Chapter 39 focuses on LAION-5B and DataComp, covering image-text candidate pools, multimodal filtering channels, quality evaluation, and governance boundaries. It extends the open Web source discussion from Chapter 38 and transitions toward image-text multimodal data engineering in Part 3.

Chapter 40 combines StructBill-CN and SparseTable-Bench, focusing on visual documents, bill fields, table structures, and robustness to empty cells. It is best read together with Part 3 on OCR, multimodal images, and cross-modal alignment.

Chapter 41 combines multi-chart infographics and MedImage-ToolVQA, focusing on visual evidence, cross-chart reasoning, medical image ROI, and tool-call trajectories. It connects naturally to Part 6 on agent data, Part 10 on Data Engineering Agents, and Part 11 on privacy and compliance.
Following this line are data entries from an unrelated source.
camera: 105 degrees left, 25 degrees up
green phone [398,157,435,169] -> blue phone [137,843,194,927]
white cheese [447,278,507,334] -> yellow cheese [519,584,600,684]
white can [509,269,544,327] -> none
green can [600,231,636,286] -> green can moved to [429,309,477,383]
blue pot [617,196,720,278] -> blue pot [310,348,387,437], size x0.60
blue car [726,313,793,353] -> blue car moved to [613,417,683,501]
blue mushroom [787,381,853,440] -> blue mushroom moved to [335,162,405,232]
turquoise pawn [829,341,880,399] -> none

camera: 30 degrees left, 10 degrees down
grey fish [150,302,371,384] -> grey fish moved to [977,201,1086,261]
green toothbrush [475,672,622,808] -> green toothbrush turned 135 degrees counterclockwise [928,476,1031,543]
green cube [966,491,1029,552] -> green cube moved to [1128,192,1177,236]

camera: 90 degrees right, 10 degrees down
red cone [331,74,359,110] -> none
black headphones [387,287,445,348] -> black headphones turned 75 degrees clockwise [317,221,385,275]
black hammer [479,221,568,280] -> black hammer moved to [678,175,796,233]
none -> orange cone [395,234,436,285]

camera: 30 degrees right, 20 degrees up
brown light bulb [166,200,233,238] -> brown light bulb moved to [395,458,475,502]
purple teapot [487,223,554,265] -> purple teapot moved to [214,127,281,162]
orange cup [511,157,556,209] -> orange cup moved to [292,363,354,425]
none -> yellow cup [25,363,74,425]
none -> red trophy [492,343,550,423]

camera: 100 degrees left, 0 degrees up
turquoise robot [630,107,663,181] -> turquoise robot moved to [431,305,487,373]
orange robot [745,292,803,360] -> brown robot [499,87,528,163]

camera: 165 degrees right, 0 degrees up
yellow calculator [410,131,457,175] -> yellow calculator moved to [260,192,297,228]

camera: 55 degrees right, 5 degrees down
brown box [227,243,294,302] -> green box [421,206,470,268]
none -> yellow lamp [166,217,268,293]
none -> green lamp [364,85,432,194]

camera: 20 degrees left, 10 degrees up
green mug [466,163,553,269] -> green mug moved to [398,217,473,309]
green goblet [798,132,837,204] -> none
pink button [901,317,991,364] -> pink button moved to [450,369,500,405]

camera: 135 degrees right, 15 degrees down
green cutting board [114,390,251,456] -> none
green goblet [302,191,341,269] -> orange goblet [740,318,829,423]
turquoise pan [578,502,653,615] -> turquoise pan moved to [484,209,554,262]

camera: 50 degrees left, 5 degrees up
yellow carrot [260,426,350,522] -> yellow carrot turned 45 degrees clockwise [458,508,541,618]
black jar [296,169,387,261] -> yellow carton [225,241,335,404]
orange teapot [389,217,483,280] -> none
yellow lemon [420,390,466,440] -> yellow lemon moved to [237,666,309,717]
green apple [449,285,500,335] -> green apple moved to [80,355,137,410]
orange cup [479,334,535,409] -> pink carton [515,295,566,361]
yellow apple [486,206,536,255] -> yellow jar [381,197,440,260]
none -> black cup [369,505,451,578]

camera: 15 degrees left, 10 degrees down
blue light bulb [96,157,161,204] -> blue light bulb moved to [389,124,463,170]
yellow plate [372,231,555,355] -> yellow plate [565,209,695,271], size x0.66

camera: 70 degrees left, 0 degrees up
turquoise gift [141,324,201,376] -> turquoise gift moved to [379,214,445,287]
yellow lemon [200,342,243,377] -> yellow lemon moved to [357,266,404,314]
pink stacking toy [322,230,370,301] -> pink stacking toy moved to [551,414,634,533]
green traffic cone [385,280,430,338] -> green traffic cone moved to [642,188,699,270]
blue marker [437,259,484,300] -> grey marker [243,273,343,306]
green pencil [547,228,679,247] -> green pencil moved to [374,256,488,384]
Chapter 42 treats VoiceStyleControl as a focused speech and audio interaction case, covering S2S, TTS, style labels, authorization status, and misuse-risk governance. It echoes Part 3's discussion of video and audio data engineering.

Chapter 43 treats Latent-Switch-69K as a focused reasoning-trace case, covering Long-CoT compression, latent budgets, student sequences, and supervision masks. It connects forward to Part 13 on post-training, reasoning models, RL data engineering, and the R1 reasoning flywheel case in Part 14.